### TRECHO FORNECIDO

===============

Prefeitos dos municípios que compõem a Associação dos Municípios do Vale do Ivaí (Amuvi) estiveram reunidos, ontem, em Jardim Alegre. A pauta foi bastante extensa, mas o destaque ficou para questões ambientais, tais como a preservação do Rio Ivaí e a proposta de não exploração do “fracking” no Vale do Ivaí. A reunião foi presidida pelo prefeito de Ivaiporã, Luiz Carlos Gil (PSDB), vice-presidente da Amuvi, sob coordenação da prefeita local Neuza Pessuti (PMDB). Por questões de saúde a presidente Maria Regina Della Rosa Magri, prefeita de São Pedro do Ivaí, não compareceu.
O convidado Umberto Crispim de Araújo, secretário de Meio Ambiente de Maringá, propôs que os prefeitos da Amuvi, assim como os demais do Paraná onde o Rio Ivaí margeia, assinem um documento para ser entregue ao Governo do Estado pedindo a não instalação de usinas hidrelétricas ao longo dos 685 quilômetros do Rio Ivaí. “Temos que lutar para que o Rio Ivaí permaneça naturalmente livre de hidrelétricas. Construíram 10 usinas no Rio Paranapanema, que se transformou em um grande lago. Hoje não tem oxigênio no rio, porque a água não corre mais e não existe a reprodução de peixes”, comentou Crispim.
O prefeito de Lidianópolis, Celso Antônio Barbosa (PSDB), o Magrelo, falou da preocupação das famílias ribeirinhas com o destino do Rio Ivaí. “Nós temos preocupação com a construção de hidrelétricas sim, principalmente porque as usinas vão atingir as pessoas que sobrevivem da pesca e vários produtores rurais”, destaca Magrelo.
O ex-governador Orlando Pessuti, atualmente diretor administrativo do BRDE, disse que nunca foi contrário à construção de usinas hidrelétricas, até porque a matriz energética do País sempre foi sustentada nesse padrão. Porém hoje, para que isso seja aprovado, é necessária muita discussão.
Devido à complexidade do assunto, Carlos Gil disse que o tema seria novamente debatido na próxima reunião. “A proposição continuará a ser debatida e na próxima reunião colocaremos em pauta. Então decidiremos se a Amuvi assina a proposta unanimemente ou de forma individual”, explicou.
“FRACKING”
Ainda durante a reunião da Amuvi, a ambientalista Sabine Lopes Poleza apresentou um vídeo sobre o “fracking”. O “fracking” é uma tecnologia para a extração do gás do xisto, através da perfuração profunda do solo, onde é inserida tubulação e injetada grande quantidade de água e mais de 600 solventes químicos.
“Estudos comprovam que, nos locais onde o ‘fracking’ foi adotado, ocorreram danos à saúde da população e ao meio ambiente, entre eles, a escassez e contaminação da água e a infertilidade do solo” disse Sabine.

===============

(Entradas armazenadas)
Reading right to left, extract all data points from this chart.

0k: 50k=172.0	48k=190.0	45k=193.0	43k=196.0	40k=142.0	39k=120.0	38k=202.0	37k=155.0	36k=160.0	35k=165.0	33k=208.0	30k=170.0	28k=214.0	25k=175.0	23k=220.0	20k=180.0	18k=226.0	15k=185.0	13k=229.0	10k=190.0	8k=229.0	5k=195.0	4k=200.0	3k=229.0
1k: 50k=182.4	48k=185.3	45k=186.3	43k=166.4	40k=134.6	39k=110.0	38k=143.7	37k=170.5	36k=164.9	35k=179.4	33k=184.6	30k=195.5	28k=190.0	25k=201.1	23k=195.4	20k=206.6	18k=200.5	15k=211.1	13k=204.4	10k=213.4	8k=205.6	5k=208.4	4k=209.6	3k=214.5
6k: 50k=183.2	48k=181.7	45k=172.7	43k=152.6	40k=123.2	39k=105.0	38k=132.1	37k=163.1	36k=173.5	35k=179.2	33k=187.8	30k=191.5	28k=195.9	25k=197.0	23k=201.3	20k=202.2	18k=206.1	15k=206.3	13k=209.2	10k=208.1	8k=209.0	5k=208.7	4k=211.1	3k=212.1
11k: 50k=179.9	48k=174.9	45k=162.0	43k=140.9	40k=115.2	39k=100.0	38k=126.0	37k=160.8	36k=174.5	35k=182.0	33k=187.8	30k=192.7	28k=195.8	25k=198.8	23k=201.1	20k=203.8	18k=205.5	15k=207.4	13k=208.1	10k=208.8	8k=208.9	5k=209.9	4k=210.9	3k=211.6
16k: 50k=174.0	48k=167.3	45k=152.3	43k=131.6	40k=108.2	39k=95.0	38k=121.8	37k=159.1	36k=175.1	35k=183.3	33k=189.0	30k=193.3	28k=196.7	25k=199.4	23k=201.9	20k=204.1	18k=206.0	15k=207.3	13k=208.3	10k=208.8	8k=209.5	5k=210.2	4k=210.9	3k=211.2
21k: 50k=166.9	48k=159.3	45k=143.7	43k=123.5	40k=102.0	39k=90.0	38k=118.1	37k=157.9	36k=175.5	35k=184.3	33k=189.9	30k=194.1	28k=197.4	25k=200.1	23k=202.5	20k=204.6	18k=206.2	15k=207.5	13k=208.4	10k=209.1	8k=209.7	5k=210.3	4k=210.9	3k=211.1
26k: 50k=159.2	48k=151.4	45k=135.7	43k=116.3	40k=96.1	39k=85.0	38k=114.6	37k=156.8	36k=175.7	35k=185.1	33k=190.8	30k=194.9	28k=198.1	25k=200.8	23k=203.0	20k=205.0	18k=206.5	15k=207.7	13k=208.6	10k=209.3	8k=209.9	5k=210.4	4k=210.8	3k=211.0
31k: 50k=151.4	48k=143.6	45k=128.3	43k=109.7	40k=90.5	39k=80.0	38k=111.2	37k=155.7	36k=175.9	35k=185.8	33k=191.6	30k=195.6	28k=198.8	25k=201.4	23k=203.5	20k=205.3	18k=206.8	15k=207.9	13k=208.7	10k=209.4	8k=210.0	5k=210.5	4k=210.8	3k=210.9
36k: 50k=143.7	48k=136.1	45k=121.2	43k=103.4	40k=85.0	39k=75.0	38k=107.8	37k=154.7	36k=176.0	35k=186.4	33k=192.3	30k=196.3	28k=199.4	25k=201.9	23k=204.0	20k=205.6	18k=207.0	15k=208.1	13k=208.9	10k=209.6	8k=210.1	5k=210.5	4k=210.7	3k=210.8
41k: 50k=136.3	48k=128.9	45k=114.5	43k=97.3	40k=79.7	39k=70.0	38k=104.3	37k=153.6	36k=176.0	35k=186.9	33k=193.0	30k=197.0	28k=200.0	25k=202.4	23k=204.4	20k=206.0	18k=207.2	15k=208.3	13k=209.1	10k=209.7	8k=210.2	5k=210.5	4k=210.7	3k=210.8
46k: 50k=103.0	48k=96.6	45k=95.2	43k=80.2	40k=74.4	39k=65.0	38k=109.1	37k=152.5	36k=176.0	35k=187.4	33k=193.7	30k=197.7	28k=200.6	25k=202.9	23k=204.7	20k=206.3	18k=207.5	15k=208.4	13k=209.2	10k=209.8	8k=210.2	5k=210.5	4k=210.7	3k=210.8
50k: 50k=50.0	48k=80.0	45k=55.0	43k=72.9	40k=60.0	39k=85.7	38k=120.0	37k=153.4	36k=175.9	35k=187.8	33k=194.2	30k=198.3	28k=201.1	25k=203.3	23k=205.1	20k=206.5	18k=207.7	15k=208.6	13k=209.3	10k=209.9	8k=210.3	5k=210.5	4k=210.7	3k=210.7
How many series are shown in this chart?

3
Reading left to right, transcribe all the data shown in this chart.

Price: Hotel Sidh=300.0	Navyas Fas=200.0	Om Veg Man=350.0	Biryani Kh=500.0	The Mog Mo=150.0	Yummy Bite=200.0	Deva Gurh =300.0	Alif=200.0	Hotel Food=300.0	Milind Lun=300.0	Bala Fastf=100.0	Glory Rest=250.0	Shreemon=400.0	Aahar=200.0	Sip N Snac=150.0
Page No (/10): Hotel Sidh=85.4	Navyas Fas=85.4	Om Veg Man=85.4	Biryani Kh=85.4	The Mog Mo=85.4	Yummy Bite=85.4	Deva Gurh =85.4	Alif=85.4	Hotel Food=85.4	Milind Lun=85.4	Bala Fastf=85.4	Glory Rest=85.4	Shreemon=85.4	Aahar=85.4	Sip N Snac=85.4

===============

### PROBLEMAS A RESOLVER
1. No texto sobre a reunião da Amuvi, quantas usinas foram construídas no Rio Paranapanema?
2. Liste todas as pessoas citadas pelo nome completo no texto sobre a reunião da Amuvi.

### LISTA DE RESPOSTAS
1. Dez usinas.

2.
Luiz Carlos Gil
Neuza Pessuti
Maria Regina Della Rosa Magri
Umberto Crispim de Araújo
Celso Antônio Barbosa
Orlando Pessuti
Sabine Lopes Poleza